PASSAGE PROVIDED:

JPT stats: #innernodes = 62, #leaves = 63 (125 total)

Since the data is 2D we can get a visual representation of the predictions of the JPT. Let’s plot the predictions and get an idea of the distribution. We will plot the expectation of y for every datapoint on the x-axis and confidence intervals that explain 95% of the variance.

[8]:
# Mesh the input space for evaluations of the real function,
# the prediction and its MSE
xx = np.atleast_2d(np.linspace(-20, 15, 500)).astype(np.float32).T

# Apply the JPT model
confidence = .95
conf_level = 0.95
my_predictions = [jpt.posterior([vary], evidence={varx: x_}, fail_on_unsatisfiability=False) for x_ in xx.ravel()]
y_pred_ = [(p[vary].expectation() if p is not None else None) for p in my_predictions]
y_lower_ = [(p[vary].ppf.eval((1 - conf_level) / 2) if p is not None else None) for p in my_predictions]
y_upper_ = [(p[vary].ppf.eval(1 - (1 - conf_level) / 2) if p is not None else None) for p in my_predictions]

# posterior = jpt.posterior([varx], {vary: 0})

MATERIAL SUPPLIED:

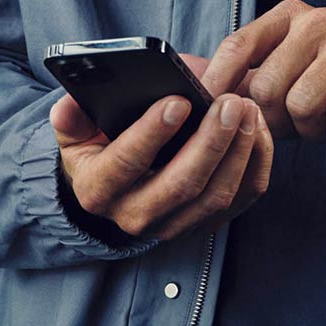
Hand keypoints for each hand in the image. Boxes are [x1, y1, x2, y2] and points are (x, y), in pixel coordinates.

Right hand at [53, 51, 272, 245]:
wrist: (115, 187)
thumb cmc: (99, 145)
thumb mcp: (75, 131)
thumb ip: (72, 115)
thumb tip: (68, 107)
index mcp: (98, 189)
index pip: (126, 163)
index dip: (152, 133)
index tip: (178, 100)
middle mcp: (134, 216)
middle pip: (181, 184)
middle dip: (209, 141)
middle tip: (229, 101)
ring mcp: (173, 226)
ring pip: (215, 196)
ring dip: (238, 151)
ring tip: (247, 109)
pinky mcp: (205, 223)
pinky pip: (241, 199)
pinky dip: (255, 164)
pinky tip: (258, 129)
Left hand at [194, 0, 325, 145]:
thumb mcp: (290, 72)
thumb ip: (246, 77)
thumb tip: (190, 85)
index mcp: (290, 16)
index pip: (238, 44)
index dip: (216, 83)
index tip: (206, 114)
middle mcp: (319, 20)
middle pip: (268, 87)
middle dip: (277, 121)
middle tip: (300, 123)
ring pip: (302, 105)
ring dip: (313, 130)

* * *

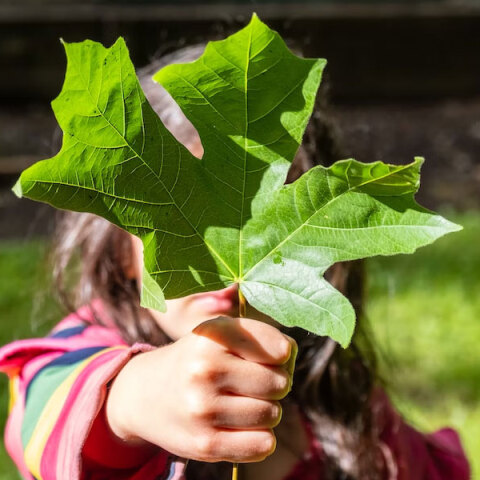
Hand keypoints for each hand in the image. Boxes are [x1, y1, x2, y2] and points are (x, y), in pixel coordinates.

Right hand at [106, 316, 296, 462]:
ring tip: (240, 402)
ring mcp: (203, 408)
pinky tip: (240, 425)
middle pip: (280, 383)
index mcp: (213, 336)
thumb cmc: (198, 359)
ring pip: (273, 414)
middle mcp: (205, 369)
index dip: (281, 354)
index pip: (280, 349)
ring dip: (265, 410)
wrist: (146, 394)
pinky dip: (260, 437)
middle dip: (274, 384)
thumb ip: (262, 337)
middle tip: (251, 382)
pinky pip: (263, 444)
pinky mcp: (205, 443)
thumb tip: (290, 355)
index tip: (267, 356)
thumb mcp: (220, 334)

WHAT YOU NEED TO DO:
1. Quote the passage on plotting JPT predictions from "Since the data" to "of the variance.".
2. Write what comes next in the passage on plotting JPT predictions, picking up after its final line.

ANSWERS PROVIDED:
1.
Since the data is 2D we can get a visual representation of the predictions of the JPT. Let’s plot the predictions and get an idea of the distribution. We will plot the expectation of y for every datapoint on the x-axis and confidence intervals that explain 95% of the variance.

2.
# Plot the function, the prediction and the 90% confidence interval based on the MSE
plt.plot(xx, f(xx), color='black', linestyle=':', linewidth='2', label=r'$f(x) = x\,\sin(x)$')
plt.plot(df['x'].values, df['y'].values, '.', color='gray', markersize=5, label='Training data')
plt.plot(xx, y_pred_, 'm-', label='JPT Prediction', linewidth=2)
plt.plot(xx, y_lower_, 'y--', label='%.1f%% Confidence bands' % (confidence * 100))
plt.plot(xx, y_upper_, 'y--')
# plt.plot(xx, np.asarray(posterior.distributions[varx].pdf.multi_eval(xx.ravel().astype(np.float64))),
#          label='Posterior')
plt.plot(xx, np.array([jpt.pdf(VariableMap([(varx, x_), (vary, 0)])) for x_ in xx.ravel().astype(np.float64)]),
         label='Posterior')

plt.xlabel('$x$')
plt.ylabel('$f(x)$')
plt.ylim(-10, 20)
plt.xlim(-25, 15)
plt.legend(loc='upper left')
plt.title(r'2D Regression Example ($\vartheta=%.2f\%%$)' % (confidence * 100))
plt.grid()

plt.show()
../_images/notebooks_tutorial_regression_7_0.png

As we can see the expectations and variances predicted by the JPT characterize this dataset well and the variance even adjusts to the different x values. Impressive!